The news this week, just prior to the COP-16 UN conference on climate change in Mexico, is that the EU is openly considering a ban on carbon offsets from industrial gasses, including both HFCs and N2O. HFCs are a by-product of refrigerant production, while nitrous oxide comes from adipic acid production – and both are very cheap and very profitable to destroy. Both have been criticized for a) encouraging industrial production for the purpose of creating the byproducts, which are very lucrative to destroy under the UN carbon market system, and b) unduly lowering the price of carbon credits, making the markets less effective at stimulating cleaner investment. Beyond those criticisms, the ban could have a very important impact on equity considerations of a climate deal.

From the NY Times:

Several members of a United Nations panel that oversees the international offsetting scheme agreed that the hydrofluorocarbon 23 scheme should be revised. Europe’s executive commission said the hydrofluorocarbon credits from industrial projects were overvalued in Europe by a factor of 78, discouraging the flow of money to more credible projects in the least developed countries.

“The rates of return of these projects are excessive,” it said in a statement. “The E.U. considers that cheap emission reductions, such as those from industrial gas projects, should not be done through the carbon market, but instead should be the responsibility of developing countries as part of their appropriate own action to keep global warming below 2 degrees Celsius.”

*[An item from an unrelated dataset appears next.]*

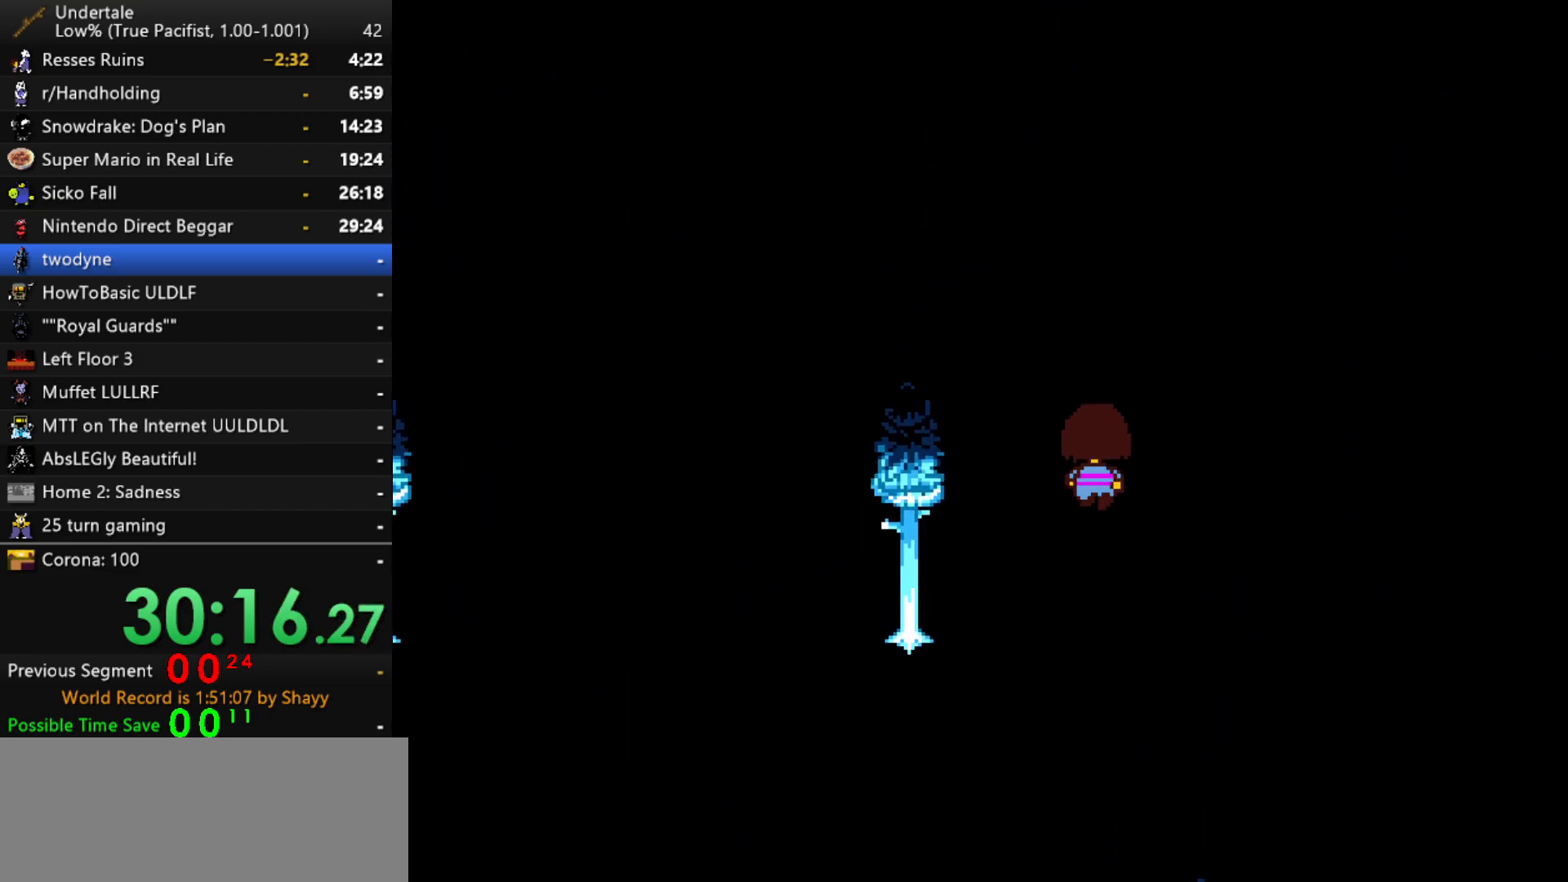
{"keys": ["right", "up"], "events": []}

Basically it’s really good news if they’re thinking of how to integrate a ban on HFCs into a way for developing countries to cheaply meet emissions commitments. As with forestry offsets, part of the risk is that developing countries in effect give away all the cheap emissions reductions – the so-called low hanging fruit – to whoever has moved first into the market. While those private investors reap windfall profits, national governments in developing countries are increasingly called upon to commit to future reductions as part of the global agreement, but are finding that the cheap and easy-to-achieve reductions have already been taken. (Reductions can’t count for both purposes.) By banning market-based investment in these industrial gas projects, it could free up private capital for more substantial investments, raise the price of carbon and hence encourage greener technologies in the West, and lastly allow developing countries to reap the benefits of national investment in emissions reduction commitments. All good!

The one risk: what if these projects fall by the wayside and the gasses are not destroyed properly? It would be a travesty if the cheapest emissions reductions on  the planet were not made because they fell through the cracks between the global climate institutions. Already the Montreal Protocol on ozone-harming refrigerants has declined to regulate HFCs as an unwarranted extension of its original mandate.